### OBJETIVO
Reproduce sin ningún cambio cada línea de todos los ítems que siguen.
---*---
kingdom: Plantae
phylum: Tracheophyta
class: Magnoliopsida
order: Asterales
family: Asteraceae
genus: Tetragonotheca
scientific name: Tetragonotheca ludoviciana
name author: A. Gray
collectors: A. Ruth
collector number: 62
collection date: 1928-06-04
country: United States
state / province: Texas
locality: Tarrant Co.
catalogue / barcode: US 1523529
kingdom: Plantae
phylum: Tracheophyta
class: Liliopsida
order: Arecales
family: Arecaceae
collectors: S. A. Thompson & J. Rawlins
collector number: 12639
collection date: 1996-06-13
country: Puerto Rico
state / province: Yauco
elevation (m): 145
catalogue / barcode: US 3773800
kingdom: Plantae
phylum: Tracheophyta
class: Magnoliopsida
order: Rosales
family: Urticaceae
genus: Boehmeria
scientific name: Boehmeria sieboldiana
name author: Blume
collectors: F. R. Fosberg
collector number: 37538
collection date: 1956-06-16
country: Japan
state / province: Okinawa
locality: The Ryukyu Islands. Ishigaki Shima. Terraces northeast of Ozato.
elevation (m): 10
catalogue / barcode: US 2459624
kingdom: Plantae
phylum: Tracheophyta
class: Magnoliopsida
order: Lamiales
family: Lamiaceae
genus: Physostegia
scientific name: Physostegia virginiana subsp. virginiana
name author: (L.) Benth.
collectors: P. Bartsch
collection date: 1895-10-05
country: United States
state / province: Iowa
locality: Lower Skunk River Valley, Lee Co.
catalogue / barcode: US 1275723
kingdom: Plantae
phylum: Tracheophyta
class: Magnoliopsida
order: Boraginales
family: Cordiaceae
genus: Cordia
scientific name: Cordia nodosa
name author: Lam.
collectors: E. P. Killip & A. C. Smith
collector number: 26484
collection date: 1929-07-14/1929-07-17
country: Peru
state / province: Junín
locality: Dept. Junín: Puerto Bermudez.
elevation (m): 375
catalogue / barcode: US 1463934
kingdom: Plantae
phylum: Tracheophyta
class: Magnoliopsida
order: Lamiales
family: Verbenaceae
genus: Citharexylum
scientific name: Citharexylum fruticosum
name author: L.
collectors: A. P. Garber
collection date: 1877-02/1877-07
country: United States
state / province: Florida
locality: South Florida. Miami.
---*---
### RESULTADO FINAL
kingdom: Plantae
phylum: Tracheophyta
class: Magnoliopsida
order: Asterales
family: Asteraceae
genus: Tetragonotheca
scientific name: Tetragonotheca ludoviciana
name author: A. Gray
collectors: A. Ruth
collector number: 62
collection date: 1928-06-04
country: United States
state / province: Texas
locality: Tarrant Co.
catalogue / barcode: US 1523529
kingdom: Plantae
phylum: Tracheophyta
class: Liliopsida
order: Arecales
family: Arecaceae
collectors: S. A. Thompson & J. Rawlins
collector number: 12639
collection date: 1996-06-13
country: Puerto Rico
state / province: Yauco
elevation (m): 145
catalogue / barcode: US 3773800
kingdom: Plantae
phylum: Tracheophyta
class: Magnoliopsida
order: Rosales
family: Urticaceae
genus: Boehmeria
scientific name: Boehmeria sieboldiana
name author: Blume
collectors: F. R. Fosberg
collector number: 37538
collection date: 1956-06-16
country: Japan
state / province: Okinawa
locality: The Ryukyu Islands. Ishigaki Shima. Terraces northeast of Ozato.
elevation (m): 10
catalogue / barcode: US 2459624
kingdom: Plantae
phylum: Tracheophyta
class: Magnoliopsida
order: Lamiales
family: Lamiaceae
genus: Physostegia
scientific name: Physostegia virginiana subsp. virginiana
name author: (L.) Benth.
collectors: P. Bartsch
collection date: 1895-10-05
country: United States
state / province: Iowa
locality: Lower Skunk River Valley, Lee Co.
catalogue / barcode: US 1275723
kingdom: Plantae
phylum: Tracheophyta
class: Magnoliopsida
order: Boraginales
family: Cordiaceae
genus: Cordia
scientific name: Cordia nodosa
name author: Lam.
collectors: E. P. Killip & A. C. Smith
collector number: 26484
collection date: 1929-07-14/1929-07-17
country: Peru
state / province: Junín
locality: Dept. Junín: Puerto Bermudez.
elevation (m): 375
catalogue / barcode: US 1463934
kingdom: Plantae
phylum: Tracheophyta
class: Magnoliopsida
order: Lamiales
family: Verbenaceae
genus: Citharexylum
scientific name: Citharexylum fruticosum
name author: L.
collectors: A. P. Garber
collection date: 1877-02/1877-07
country: United States
state / province: Florida
locality: South Florida. Miami.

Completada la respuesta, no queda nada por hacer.